"J'ai eu envie de faire le portrait d'une femme d'environ 55 ans qui irait bien, et qui se serait accomplie autrement qu'à travers la maternité et qu'à travers l'amour", explique la réalisatrice, rencontrée par l'AFP quelques heures avant la montée des marches.
Son film, qui sortira en salle le 9 septembre, suit Gabrielle (Léa Drucker), une chirurgienne qui se démultiplie dans son travail pour tenir à bout de bras le service qu'elle dirige dans un hôpital public, tout en s'occupant de sa mère atteinte de démence.
Elle cumule les responsabilités et vit aux côtés de son compagnon, père de jeunes adultes, mais une rencontre avec une romancière (Mélanie Thierry) venue observer les coulisses de l'hôpital pour écrire un livre va fragiliser son équilibre.
"Cette femme, qui a l'air d'une grande maitrise, se fait cueillir par une histoire, par une passion qui la surprend elle-même", décrit Léa Drucker, qui n'a eu aucun mal à s'identifier au personnage.
"Je vois la vie comme ça aussi, donc je n'ai pas eu tellement de mal à me projeter dans la vie intérieure de cette femme" et sa volonté de se laisser emporter lorsqu'une aventure se présente.
Ouvrir les récits
Sans enfant, dévouée corps et âme à son travail, Gabrielle a choisi de vivre heureuse, embrassant une vie amoureuse et érotique épanouie.

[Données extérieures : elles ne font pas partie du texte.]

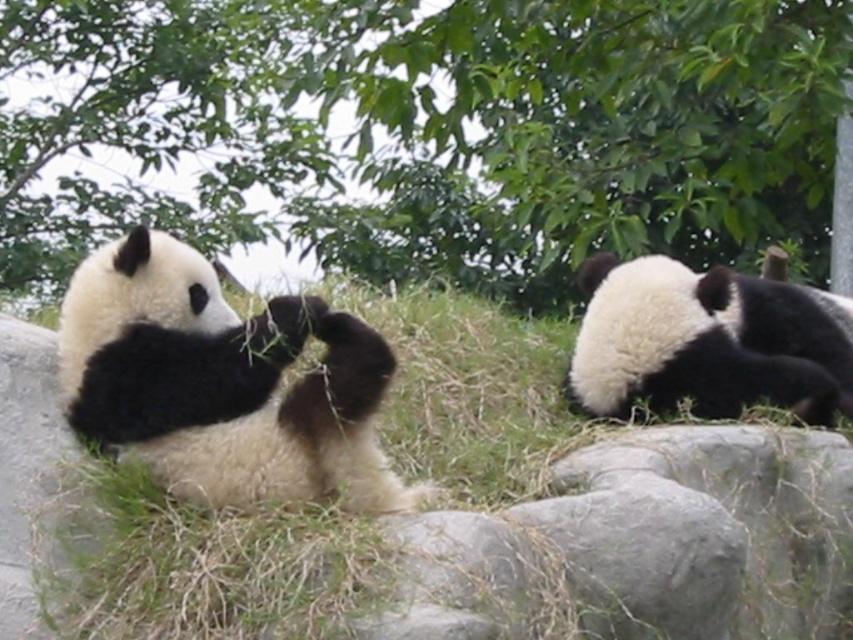
Question: Is green leafy tree at upper center above black fur panda at upper right?

Choices:
 (A) yes
 (B) no

Answer: (A)

Question: Can you confirm if green grass at center is thinner than black fuzzy panda at left?

Choices:
 (A) yes
 (B) no

Answer: (B)

Question: Is green leafy tree at upper center thinner than black fur panda at upper right?

Choices:
 (A) yes
 (B) no

Answer: (B)

Question: Considering the real-world distances, which object is closest to the green grass at center?

Choices:
 (A) green leafy tree at upper center
 (B) black fuzzy panda at left
 (C) black fur panda at upper right

Answer: (B)

Question: Which point is closer to the camera?

Choices:
 (A) (677, 352)
 (B) (351, 483)
 (C) (657, 26)

Answer: (B)

Question: Which is nearer to the black fur panda at upper right?

Choices:
 (A) green grass at center
 (B) green leafy tree at upper center

Answer: (A)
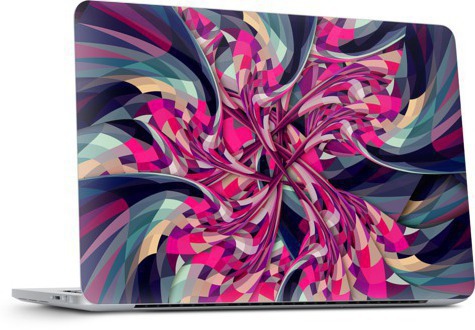
In order to click on keys on laptop in this screenshot , I will do `click(72, 292)`.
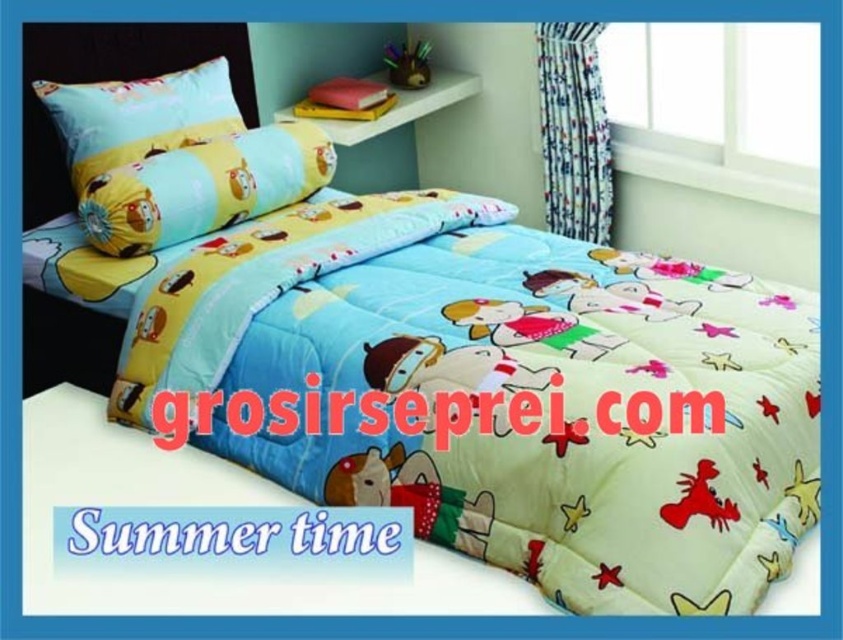
You are looking at the two pillows on the bed. Which one is nearer to you, the yellow fabric pillow at upper left or the light blue fabric pillow at upper left?

The yellow fabric pillow at upper left is closer to the viewer than the light blue fabric pillow at upper left.

You are arranging pillows on a bed and have the yellow fabric pillow at upper left and the light blue fabric pillow at upper left. If you want to place them in order from left to right, which pillow should be placed first?

The light blue fabric pillow at upper left should be placed first since the yellow fabric pillow at upper left is positioned to its right side.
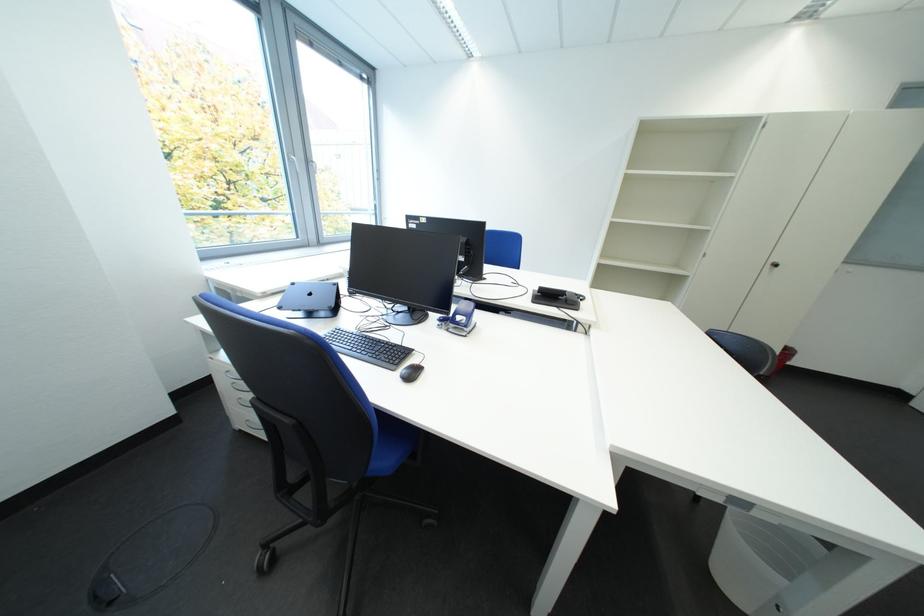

"J'avais presque un besoin de représenter un personnage comme ça", affirme Charline Bourgeois-Tacquet, dont c'est le deuxième long-métrage.
"J'ai observé au fil des années que mes amies de 55, 60 ou 65 ans qui m'avaient l'air les plus heureuses et les plus épanouies pouvaient être des femmes qui n'avaient pas d'enfants, avec une vie amoureuse très riche, un métier qui les passionne. Et je me suis dit, mais ce personnage-là, on ne le voit pas au cinéma", souligne-t-elle.
Léa Drucker, dont la carrière a décollé tardivement mais qui fait aujourd'hui partie des actrices les plus prisées du cinéma français, estime elle aussi que les films doivent "ouvrir les récits sur les femmes de ma génération".
"Il y a tellement de choses à raconter", insiste l'actrice de 54 ans, qui a décroché le deuxième César de sa carrière en février dernier. Elle estime avoir eu "de la chance" de voir sa carrière décoller à 40 ans: "c'est très exceptionnel" dans un milieu où la jeunesse est reine.
"On est sur le chemin mais on n'y est pas encore, on n'est pas arrivés au bout de ce combat-là", défend-elle.
Dans "La vie d'une femme", Léa Drucker assume ses choix de vie, traverse des drames comme des joies, et se laisse aller à vivre une romance avec une autre femme.
"Je trouvais ça très joyeux de montrer cette femme dans ce qu'elle a aussi de sensuel et de sa vie charnelle", salue l'actrice. "Il y a 25 ans, on ne faisait pas ça", se réjouit-elle.